Review 20 January 2009 by Dowman P Varn
In his debute offering, journalist Chris Mooney hands down a damning indictment of
the abuse of science and the scientific process by conservative Republicans over the last quarter century.
The central thesis of The Republican War on Science is that Republican politicians,
often in an effort to appease conservative right-wing
constituencies, seek to misrepresent, suppress, or otherwise sow unwarranted controversy about
inconvenient scientific knowledge.
That politicians would misrepresent facts on occasion--either willfully or through sheer ignorance--hardly
seems surprising. After all, we know that politicians do lie. And the public, sadly, has come
to accept it. But Mooney isn't talking about the intermittent instances, instead he sees and chronicles
what appears to be an orchestrated campaign to distort science for political purposes.
Mooney sets the stage by reviewing the relationship between science and politics from Roosevelt to
Reagan, touching on, for example, the Reagan administration's response to the AIDS crisis and
its promotion of the controversial Strategic Defense Initiative ("Stars Wars").
He also discusses the dismantling of the Office of Technology Assessment (an agency
that was designed to supply Congress with an independent assessment of scientific and technological issues
so that Congress doesn't need to rely on the executive branch or industry sources for
such information) by the Gingrich Congress.
The meat of the book begins with chapter 7. Here Mooney introduces the reader to Senator Inhofe (R-OK),
chairman of the Senate Environment and Public Works Committee. Using this position he was able to
skew a Senate panel in favor of climate change deniers and ultimately helped defeat the McCain-Lieberman
Climate Stewartship Act in 2003 by a vote of 43-55. This Act would have mandated the first ever
caps on greenhouse gases by the United States government. Part of the strategy he used, which is
described in some detail by Mooney, is to manufacture scientific controversy where in reality none
exists.

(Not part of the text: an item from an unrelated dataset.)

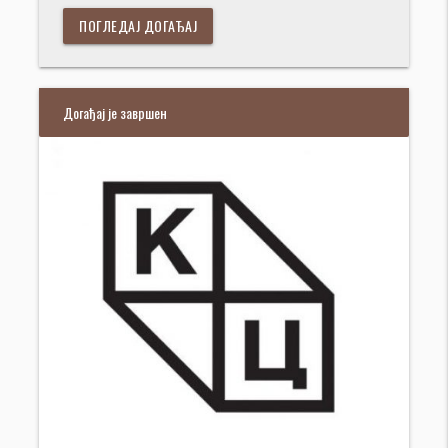
ПОГЛЕДАЈ ДОГАЂАЈ
Догађај је завршен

Since the 2001 report from Intergovernmental Panel on Climate Change concluding that the Earth's
climate is in fact changing and human activity is largely responsible, this position really is
untenable. (See this article from EOS
for a more recent discussion of the scientific consensus.)
But by inviting a disproportionate number of deniers to testify, he managed to obscure this. He even
has referred to climate change as "the greatest hoax ever perpetuated on the American people."

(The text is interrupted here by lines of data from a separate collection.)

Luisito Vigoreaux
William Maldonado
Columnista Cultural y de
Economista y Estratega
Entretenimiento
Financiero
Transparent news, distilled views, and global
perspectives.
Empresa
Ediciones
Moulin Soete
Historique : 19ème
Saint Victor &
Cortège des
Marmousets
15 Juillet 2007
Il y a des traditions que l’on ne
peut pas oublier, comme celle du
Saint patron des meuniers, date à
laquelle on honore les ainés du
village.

In chapter 8 we meet Jim Tozzi. Mooney was able to interview Tozzi in person,
and we find a flamboyant and charismatic character. Tozzi, a Ph.D. in economics and
a former Office of Management and Budget official, takes
some credit for the Data Quality Act. Ostensibly, the Act seeks to ensure the quality of
science used by the government in forming regulatory guidelines, but in fact industry
can wield the Act as tool to discover from the beginning of the process, and thus challenge, scientific
research. Mooney shows how the Act was used by industry
trade groups to limit tighter restrictions on the pesticide atrazine, suspected of causing
endocrine effects in frogs, and perhaps by extension in humans. By submitting
challenges early in the process industry trade groups could actively question the science
as it was being done, and thus have a greater influence on EPA decisions.

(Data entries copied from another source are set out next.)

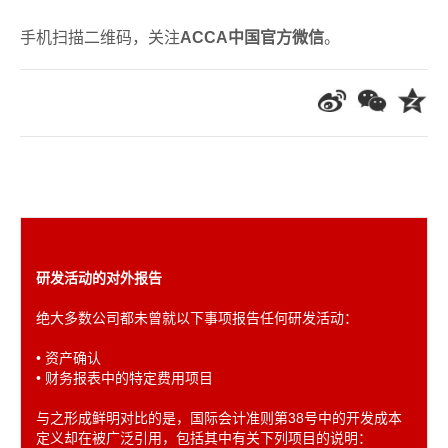
手机扫描二维码，关注
ACCA中国官方微信
。
研发活动的对外报告
绝大多数公司都未曾就以下事项报告任何研发活动：
• 资产确认
• 财务报表中的特定费用项目
与之形成鲜明对比的是，国际会计准则第38号中的开发成本
定义却在被广泛引用，包括其中有关下列项目的说明：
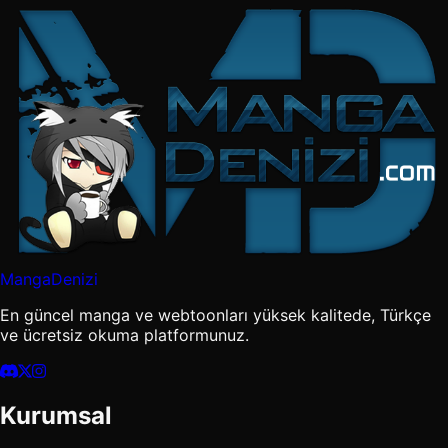
MangaDenizi
En güncel manga ve webtoonları yüksek kalitede, Türkçe
ve ücretsiz okuma platformunuz.
Kurumsal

In subsequent chapters, Mooney tells how personal attacks are launched against scientists,
as in the case of Shiriki Kumanyika, an epidemiologist at the University of Pennsylvania School
of Medicine over studies on the effects of a high sugar diet. He discusses attempts to
water down the Endangered Species Act by challenging the science used to identify troubled animals.
In following chapters, Mooney talks about the "creation science" movement and the
Bush ban on federal funding of stem cell research. In both cases, science is distorted
or misrepresented for political gain. He also treats how the FDA, under meddling by
Bush administration officials, denied over-the-counter availability of the Plan B emergency
contraceptive. In this case, scientific standards for safety were altered.
In the final chapters, Mooney points out the general hostility of the Bush presidency
to science. The responses to questions by John Marburger, a physicist and President Bush's
science advisor, are particularly revealing.
Mooney's prose is fluid and easy to follow, making the book a joy to read. He interviewed
many of the players in this drama, from industry, government, and science. He includes a list of interviewees
in an appendix. There are also notes at the end of the book, indexed by page number, but they
are not (unfortunately) footnoted in the text. In the paperback edition (which I read) there
are updates (as of 2006) at the end of several chapters.
If you care about science or the people who do it, this book will make you angry.